Determinedly indifferent to Trump, sort of

More than a few commentators argued that Trump would not necessarily be better for Russia than a Harris presidency. One Russian State Duma deputy was quoted as saying that Trump ‘was not loyal to Russia’ in his first term. Another asserted that the belief that Trump’s victory would be good for Russia was ‘a dangerous illusion’.

Even so, pro-Trump bias in pro-Kremlin commentary was irrepressible. In particular, outlets obsessed over Trump’s promise to quickly end the war in Ukraine by forcing Kyiv to make territory concessions, even if Russian officials were officially sceptical of it. One telling example, aired by a pro-Kremlin outlet illegally operating in the temporarily occupied territories of Ukraine, claimed to describe a schoolgirl in Luhansk saying that while Trump wasn’t really Russia’s friend, he was the only candidate who could stop the West from starting a third world war.

The thinly disguised hankering for Trump, however, was muted when compared to the savagery directed at Harris, or to the volcano of conspiracies that erupted in the wake of Trump’s attempted assassination. Resulting stories showed pro-Kremlin commentators doing what they do best: attacking imaginary enemies. At one time or another, they alleged that globalists, former President Barack Obama, Ukrainian President Volodymyr Zelenskyy, the Deep State, and transnational corporations including the Rothschild financial group and the BlackRock investment fund were all part of the plot to kill Trump.

It’s all bogus anyway

Despite their evidently deep interest in the US elections, pro-Kremlin outlets were determined to feign their indifference. They also cast the election itself as bogus.

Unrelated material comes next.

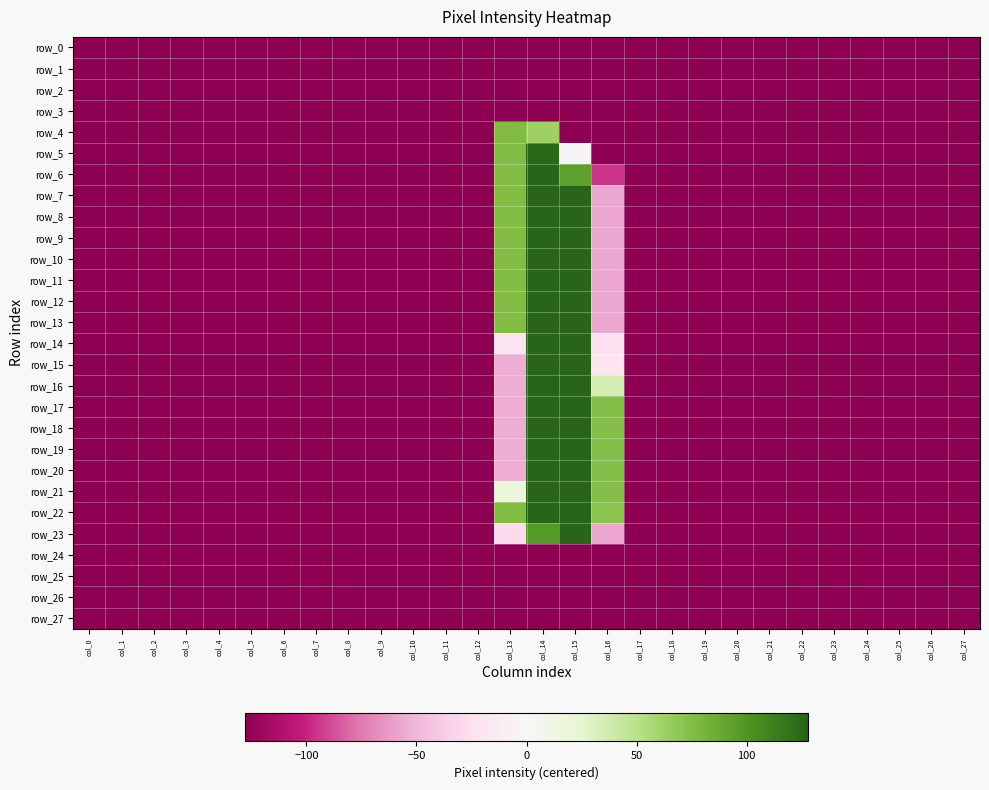

At which category does the chart reach its peak across all series?

col_14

For example, the English-language edition of Sputnik asserted that Harris’s selection as Biden’s successor demonstrated that ‘the American electoral process has degraded into a shambling [sic] shell of its former self’. Another piece referred to Harris’s selection – earned after she gathered sufficient support from elected Democratic delegates ­– as a ‘coup’. It’s all a bit much, coming from autocratic Russia.

In the same vein, pro-Kremlin outlets tried to portray the US as a dangerous and unstable country. Several articles portrayed the Democratic Party as chaotic and divided. Another alleged that the Democrats will cheat in order to win. Yet another described a US civil war as likely.

From there, things only got stranger. One pro-Kremlin commentator accused Ukraine of trying to interfere in the US elections, the biggest case we’ve ever heard of the proverbial political pot calling the kettle an election meddler. Russian Foreign Ministry spokesperson Maria Zakharova waded into US domestic politics, repeating right-wing talking point that the Biden Administration lied about job creation. A few articles claimed that current President Biden is not only incompetent and senile, but also dead.

Some commentators even ventured into far right-wing denialist territory, floating bogus allegations that Harris is not even eligible to be president. The idea comes from a fake birth certificate passed around on social media.

In sum, Russian state-controlled and other pro-Kremlin disinformation was more geared towards denigrating the Democrats than supporting the Republicans. And that trend sums up Moscow’s attitude towards the upcoming US presidential election so far. Kremlin insiders are not sure whom they like, if anyone. But they are certain whom they hate.